Les résultats ont mis en évidence trois types de bactéries, caractéristiques des maladies comme le choléra (15 échantillons positifs), la shigellose (34 échantillons positif), la toxi-infection alimentaire (63 échantillons positifs), la fièvre typhoïde (2 échantillons positifs), le choléra, la shigellose et toxi-infection alimentaire à la fois (11 échantillons positifs).
Ces maladies sont dites des mains sales. Donc du manque d’hygiène. Quelques mesures ont été préconisées, notamment: se laver régulièrement et correctement les mains à l’eau propre et au savon ou en utilisant une solution hydroalcoolique avant de faire la cuisine, de manger, de s’occuper d’un bébé, après avoir été aux toilettes, après et avant avoir manipulé les aliments; bien cuire les aliments à au moins 70°C; ne pas manger d’aliments non cuits à moins qu’ils ne puissent être pelés ou décortiqués; laver les fruits et légumes avant leur consommation; boire de l’eau potable; faire les selles dans les toilettes et non à l’air libre; couvrir les aliments cuits et les conserver soigneusement; maintenir toutes les surfaces de la cuisine propre et nettoyer les lieux d’habitation.
Si certains patients se sont retrouvés avec des perforations intestinales, c’est parce qu’au début des épidémies, le diagnostic a été faussé. A cela, s’ajoute la prise en charge tardive des malades dans les hôpitaux faute de protocole médical. D’où le nombre de décès.
Après le 17 juillet, la situation a commencé à être maîtrisée et les hôpitaux se vidaient peu à peu de leurs occupants. Malgré tout, la psychose y est toujours et la ville est encore en alerte maximum. Cinquante-neuf patients sont encore hospitalisés dans les hôpitaux de Dolisie. Malheureusement, il se pose encore un problème de rupture de médicaments, bien que ces épidémies soient sous contrôle. La solidarité des filles et fils de Niari en général et de Dolisie en particulier y a été de beaucoup dans la mobilisation de fonds destinés à la prise en charge des malades et aux obsèques des victimes de ces épidémies.
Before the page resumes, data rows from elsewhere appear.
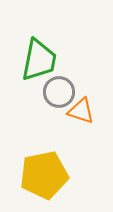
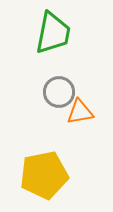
green trapezoid: moved 14 px right, 27 px up
orange triangle: moved 1 px left, 1 px down; rotated 28 degrees counterclockwise
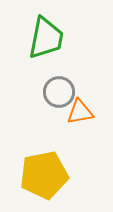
green trapezoid: moved 7 px left, 5 px down
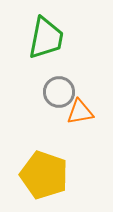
yellow pentagon: rotated 30 degrees clockwise
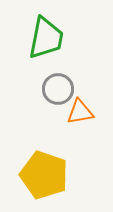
gray circle: moved 1 px left, 3 px up
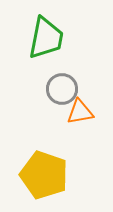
gray circle: moved 4 px right
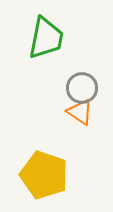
gray circle: moved 20 px right, 1 px up
orange triangle: rotated 44 degrees clockwise
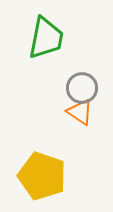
yellow pentagon: moved 2 px left, 1 px down
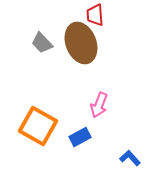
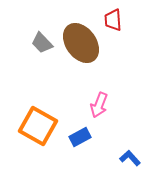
red trapezoid: moved 18 px right, 5 px down
brown ellipse: rotated 15 degrees counterclockwise
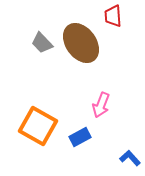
red trapezoid: moved 4 px up
pink arrow: moved 2 px right
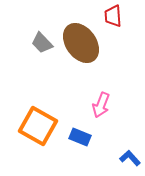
blue rectangle: rotated 50 degrees clockwise
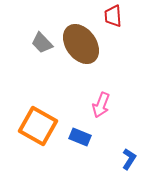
brown ellipse: moved 1 px down
blue L-shape: moved 1 px left, 1 px down; rotated 75 degrees clockwise
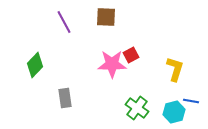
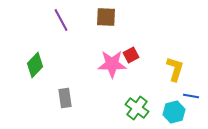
purple line: moved 3 px left, 2 px up
blue line: moved 5 px up
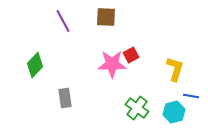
purple line: moved 2 px right, 1 px down
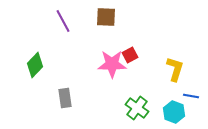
red square: moved 1 px left
cyan hexagon: rotated 25 degrees counterclockwise
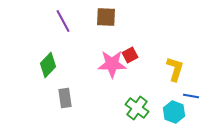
green diamond: moved 13 px right
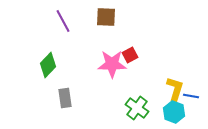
yellow L-shape: moved 20 px down
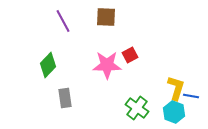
pink star: moved 5 px left, 1 px down
yellow L-shape: moved 1 px right, 1 px up
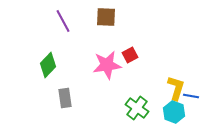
pink star: rotated 8 degrees counterclockwise
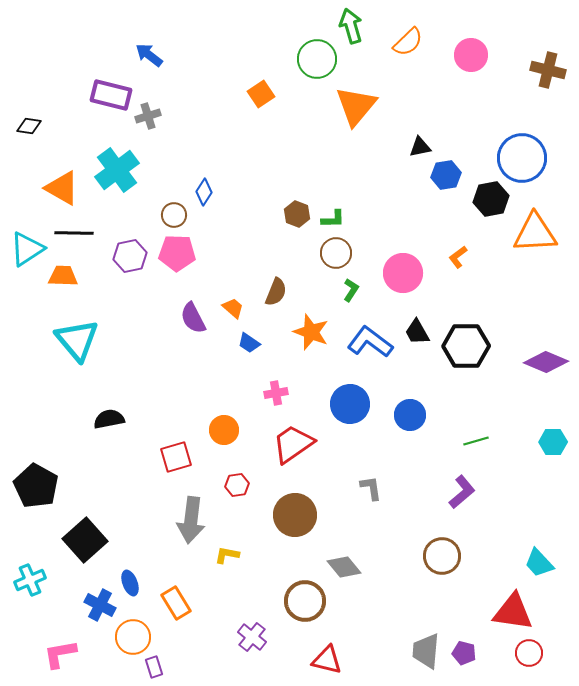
Eau, la saleté et toxi-infection alimentaire. Lequel des trois est véritablement à l’origine de ces épidémies qui se sont toutes déclenchées au même moment? Personne ne saura le dire, ni le démontrer. Le mystère restera longtemps caché et la ville continue d’enterrer ses morts.
La LCDE nie toute implication. Selon elle, son eau est potable et n’a rien à voir avec ces épidémies. Pour le citoyen lambda, l’eau y est de beaucoup. Les installations de la société datent des années 1950. L’usine ne repond plus et la zone de captage laisse à désirer.
S’agissant de la ville de Dolisie, elle n’est plus digne d’être appelée troisième ville du Congo. Déconfigurée, Dolisie est devenue très sale. A la dégradation avancée, s’ajoute l’insalubrité. A défaut de caniveaux, les quelques rares existants, bouchés, ne permettent plus l’évacuation des eaux usées. Tout stagne.
Les tas d’immondices sont visibles partout et les herbes hautes côtoient les habitations et même certaines ruelles et avenues. Pas de poubelles publiques, la mairie peine à assainir la ville qui n’est plus que l’ombre d’elle-même.
La toxi-infection alimentaire peut-être aussi une des causes de ces épidémies. En vérité, les marchandises importées et vendues dans les chambres froides sont parfois avariées. Et comme les frontières sont parfois poreuses, personne ne contrôle ou quand les services appropriés contrôlent, ils sont corrompus et les populations consomment du périmé. Il se pose aussi un problème d’hygiène et de sécurité alimentaire. Les conditions de vente dans les marchés et aux abords des avenues peuvent y être de beaucoup. Les produits sont étalés à même le sol et à la merci des mouches et bien d’autres insectes, y compris la poussière de Dolisie. Il y a de quoi redouter les épidémies. Maladies des mains sales, oui, et après…? La ville a besoin d’une véritable cure d’assainissement. Au besoin, d’une municipalisation accélérée additionnelle pour lui redorer son blason d’antan.